[microformats-discuss] Proposing RelSource
Andy Skelton
skeltoac at gmail.com
Tue Jul 12 08:33:12 PDT 2005
On 7/12/05, Tantek Çelik <tantek at cs.stanford.edu> wrote:
> > In light of this, I see no reason to pursue a microformat for source
> > links/citations/hat tips. If authors adopt rel="cite" they are
> > preemptively applying a well-defined, semantic model that is both
> > user-friendly and easily parsed by machines.
>
> I see the conclusion as quite the opposite. Because rel="cite" *is* defined
> in XHTML2 drafts, and microformats allow you add rel values to HTML4/XHTML1
> *now*, adopting the same convention makes a lot of sense.
>
> If anything it bolsters the case for rel="cite" (as opposed to some other
> value like rel="source").
Oops, that was the exact point I was trying to make. I *do* plan to
adopt and promote rel="cite" but I don't see a need to go through the
hooplah of defining it as a microformat. Or am I missing something?

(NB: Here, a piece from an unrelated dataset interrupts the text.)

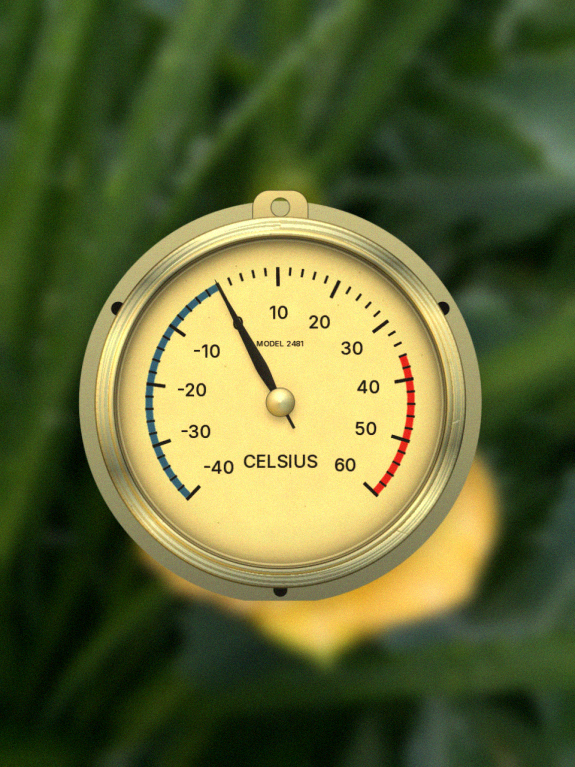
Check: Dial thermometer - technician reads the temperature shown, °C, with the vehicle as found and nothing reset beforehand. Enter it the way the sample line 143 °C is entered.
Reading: 0 °C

As for whether people /should/ indicate primary sources differently
than non-primary sources, i.e. hat tips, consider the definition of
the word /cite/:
"to quote or refer to as a precedent or authority"
(Merriam-Webster's Dictionary of Law, (c) 1996 Merriam-Webster, Inc.)
With that in mind, it would not be incorrect to cite both the primary
source (authority) and a hat tip or "via" (precedent) with the same
markup.
Robots can construct "citation chains" to discover a likely primary
source if a standard markup is used. The position of any resource
relative to Primary on a chain could be of great value to search
engines. It was this idea that excited me to propose RelSource in the
first place. I'm just as happy with RelCite.